WHAT IS EXPECTED: Reproduce the records exactly. Leave the pictures out.

[GIVEN RECORDS — start]

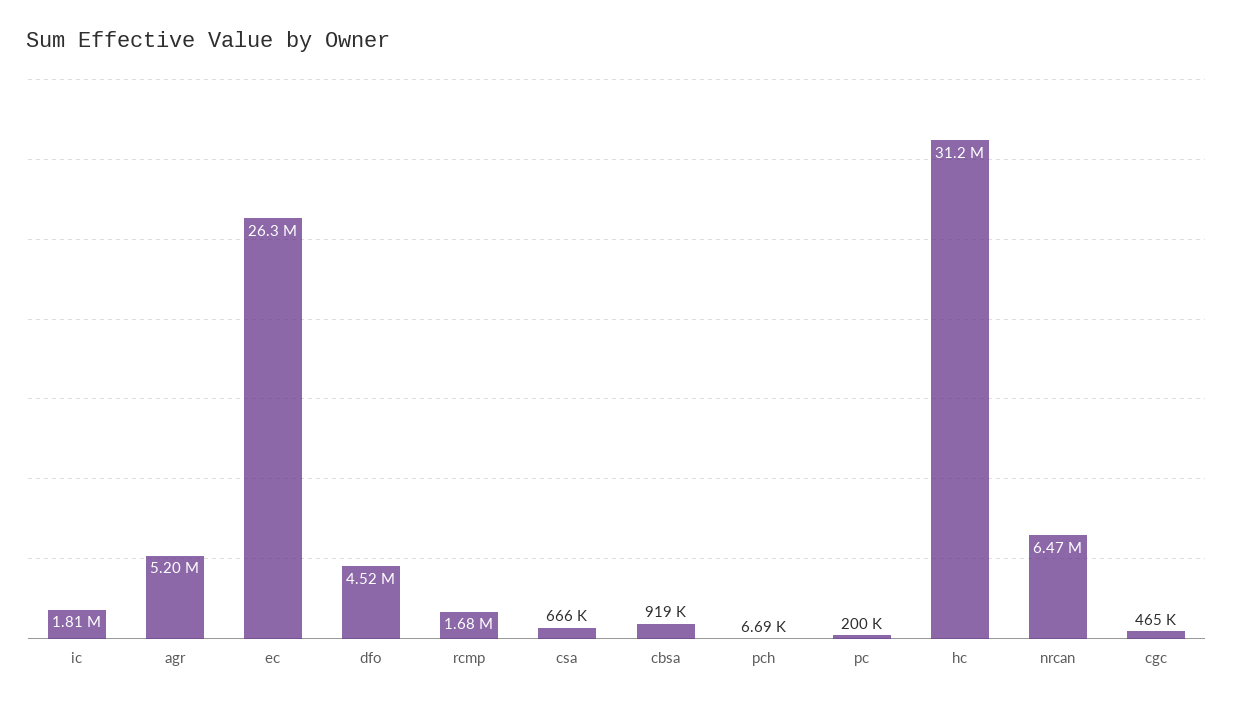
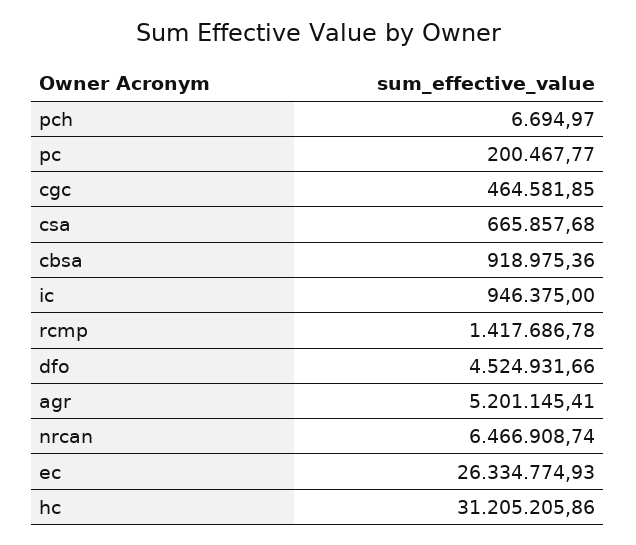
ic: 1810000 -> 946375
rcmp: 1680000 -> 1417686.78

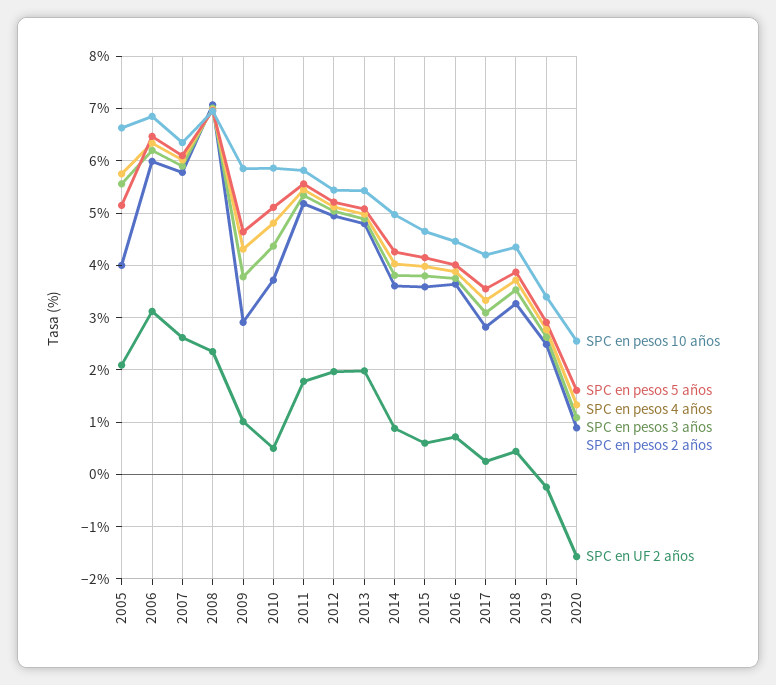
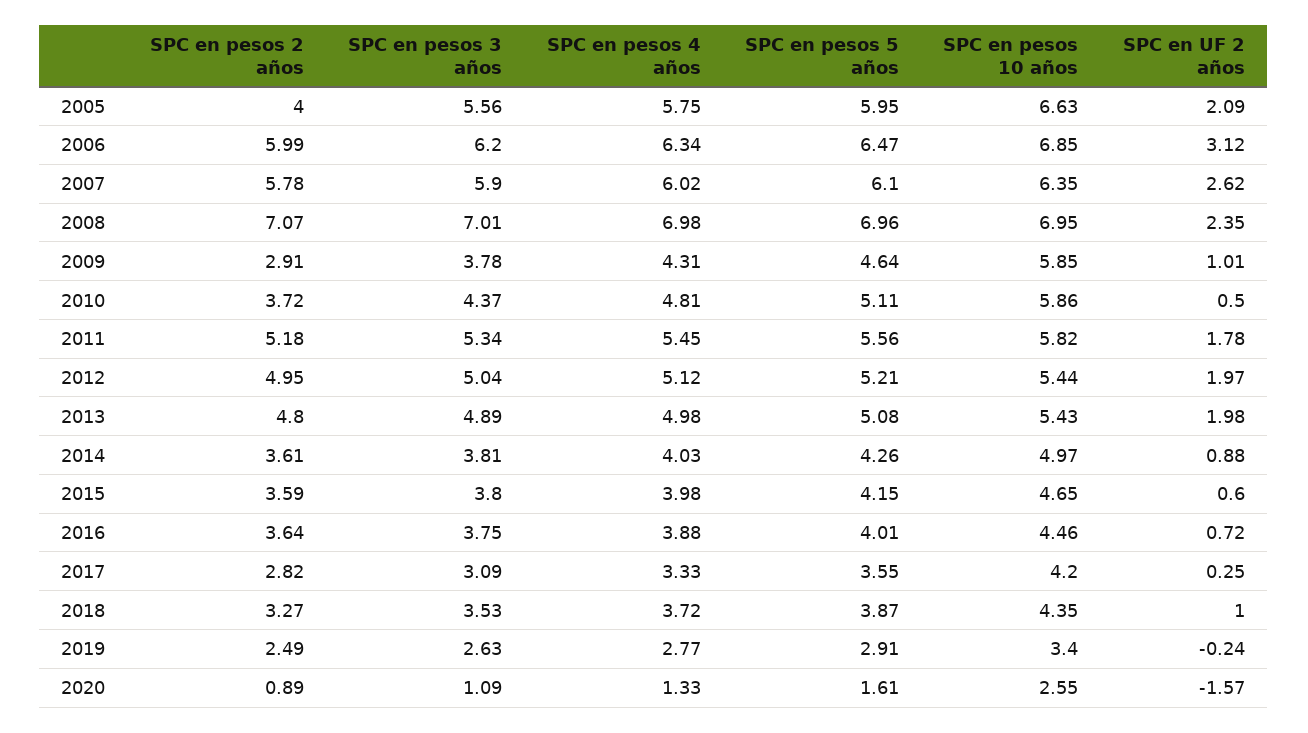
SPC en pesos 5 años, 2005: 5.2 -> 5.95
SPC en UF 2 años, 2018: 0.4 -> 1

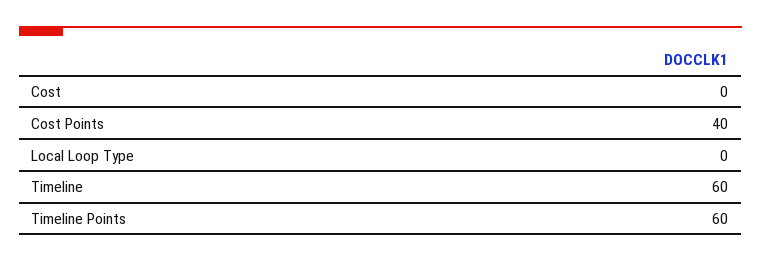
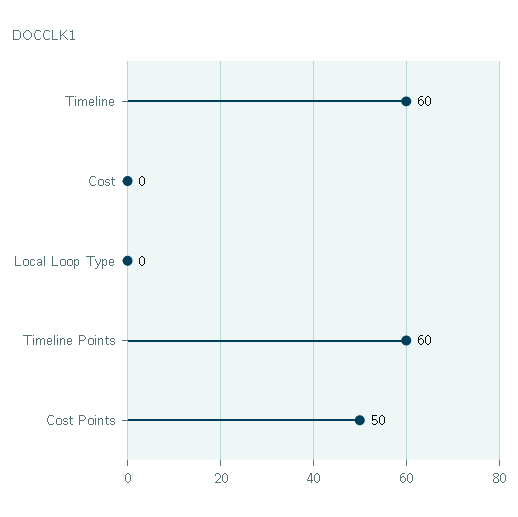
Cost Points: 40 -> 50

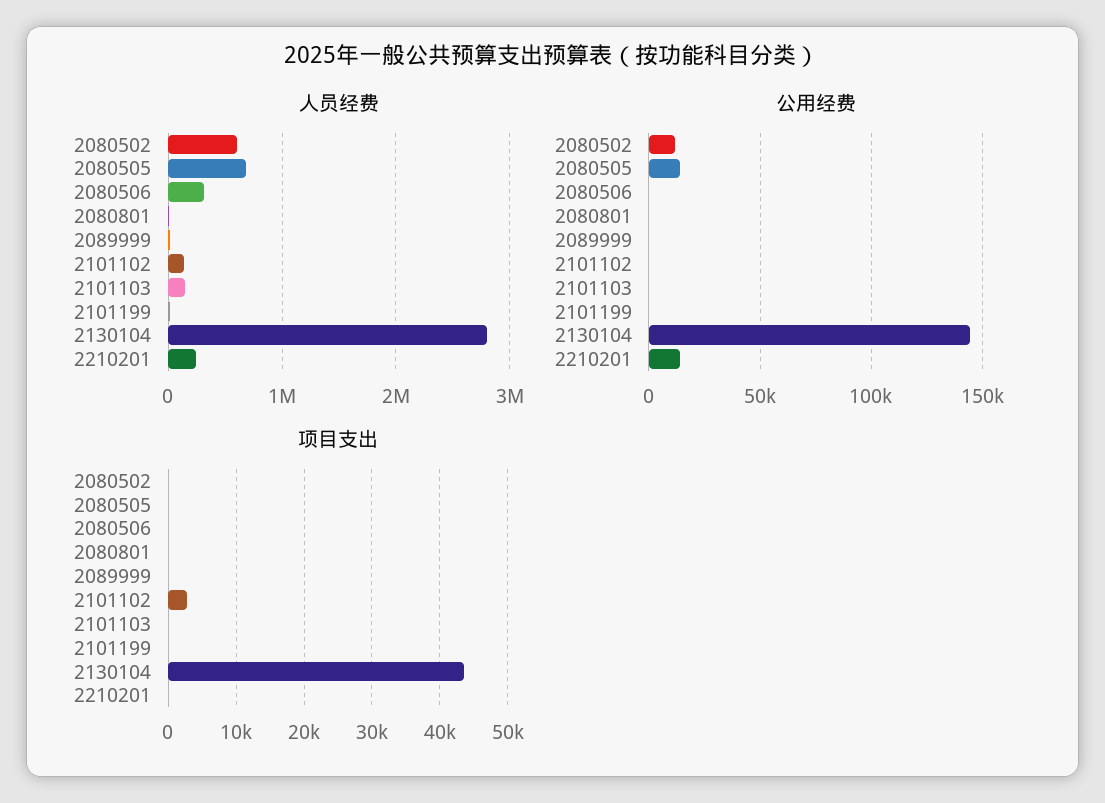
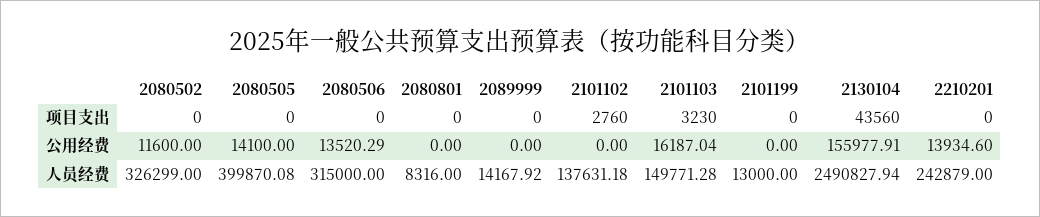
人员经费, 2080502: 600000 -> 326299
人员经费, 2080505: 700000 -> 399870.08
人员经费, 2130104: 2800000 -> 2490827.94
公用经费, 2080506: 0 -> 13520.29
公用经费, 2101103: 0 -> 16187.04
公用经费, 2130104: 145000 -> 155977.91
项目支出, 2101103: 0 -> 3230

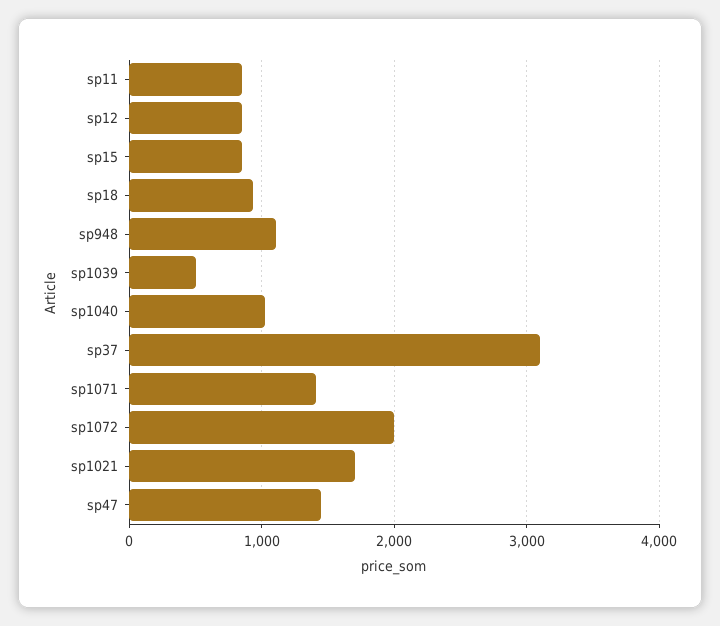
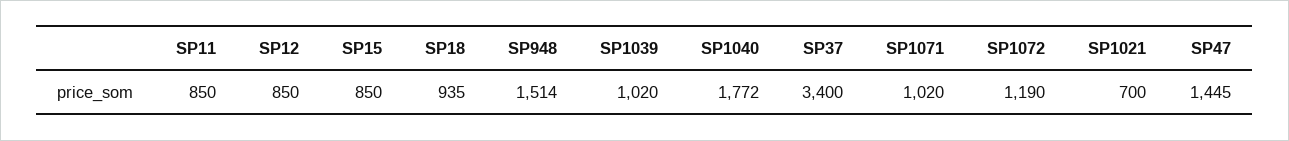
sp948: 1100 -> 1514
sp1039: 500 -> 1020
sp1040: 1000 -> 1772
sp37: 3100 -> 3400
sp1071: 1400 -> 1020
sp1072: 2000 -> 1190
sp1021: 1700 -> 700

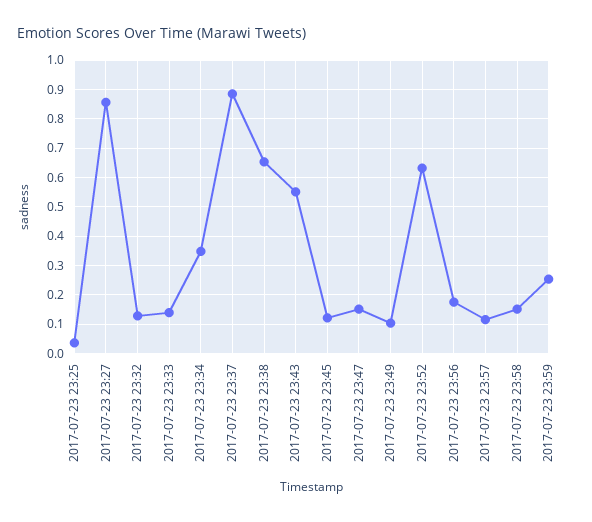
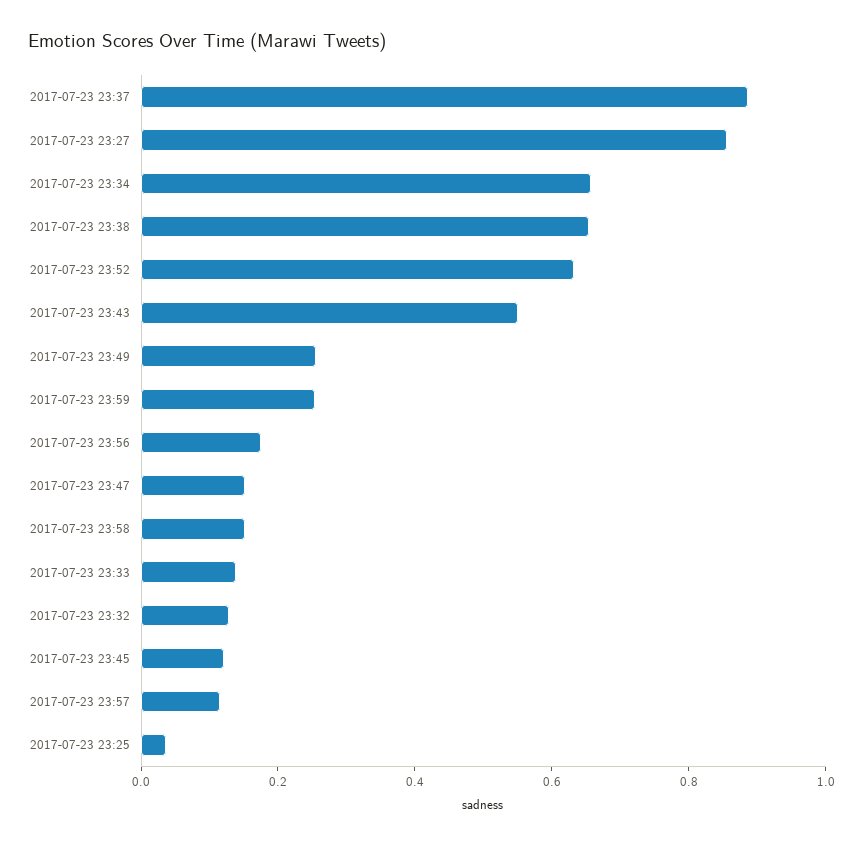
2017-07-23 23:34: 0.35 -> 0.65
2017-07-23 23:49: 0.1 -> 0.25

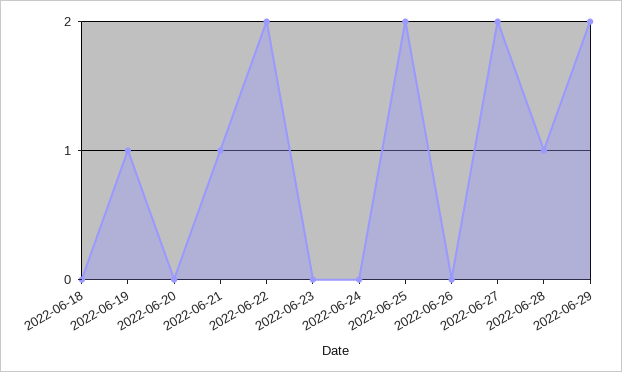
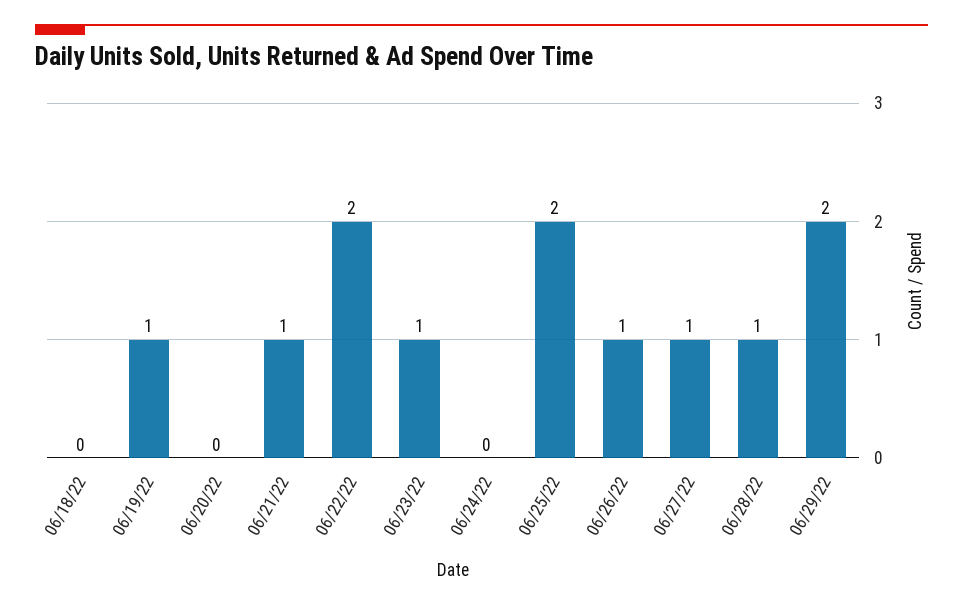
2022-06-23: 0 -> 1
2022-06-26: 0 -> 1
2022-06-27: 2 -> 1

[GIVEN RECORDS — finish]

RESULT OF THIS TASK:
ic: 1810000 -> 946375
rcmp: 1680000 -> 1417686.78

SPC en pesos 5 años, 2005: 5.2 -> 5.95
SPC en UF 2 años, 2018: 0.4 -> 1

Cost Points: 40 -> 50

人员经费, 2080502: 600000 -> 326299
人员经费, 2080505: 700000 -> 399870.08
人员经费, 2130104: 2800000 -> 2490827.94
公用经费, 2080506: 0 -> 13520.29
公用经费, 2101103: 0 -> 16187.04
公用经费, 2130104: 145000 -> 155977.91
项目支出, 2101103: 0 -> 3230

sp948: 1100 -> 1514
sp1039: 500 -> 1020
sp1040: 1000 -> 1772
sp37: 3100 -> 3400
sp1071: 1400 -> 1020
sp1072: 2000 -> 1190
sp1021: 1700 -> 700

2017-07-23 23:34: 0.35 -> 0.65
2017-07-23 23:49: 0.1 -> 0.25

2022-06-23: 0 -> 1
2022-06-26: 0 -> 1
2022-06-27: 2 -> 1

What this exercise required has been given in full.